begin Text section

However, on an entrepreneurial journey, while failure is sometimes bad, it is more often a force for good.

The good and the bad

Experiencing failure can cause a crisis of confidence among those who don’t reflect properly on what worked and what didn’t.

Speaking to Harvard Business Review, Amy C Edmondson, Novartis professor of leadership and management and co-head of the technology and operations management unit at Harvard Business School, said: “The attitudes and activities required to effectively detect and analyse failures are in short supply in most companies, and the need for context-specific learning strategies is underappreciated.”

Psychological research suggests that strong emotions often prompt people to blame others or external events rather than themselves so that they can maintain some semblance of self-esteem and a sense of control.

Edmondson further points out how leaders can begin by understanding how the blame game gets in the way: “When I ask executives to estimate how many of the failures in their organisations are truly blameworthy, their answers are usually in single digits — perhaps two to five percent.

“But when I ask how many are treated as blameworthy, they say (after a pause or a laugh) 70 percent to 90 percent. The unfortunate consequence is that many failures go unreported and their lessons are lost.”

end Text section
begin Dataset extract

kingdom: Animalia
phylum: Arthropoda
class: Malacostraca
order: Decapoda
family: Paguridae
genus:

end Dataset extract

Rewrite the stretch of the passage on failure from "Edmondson further points" through "to five percent.", putting "managers" in place of "executives". The records have no connection to the passage on failure.

§ Answer to this problem
Edmondson further points out how leaders can begin by understanding how the blame game gets in the way: “When I ask managers to estimate how many of the failures in their organisations are truly blameworthy, their answers are usually in single digits — perhaps two to five percent.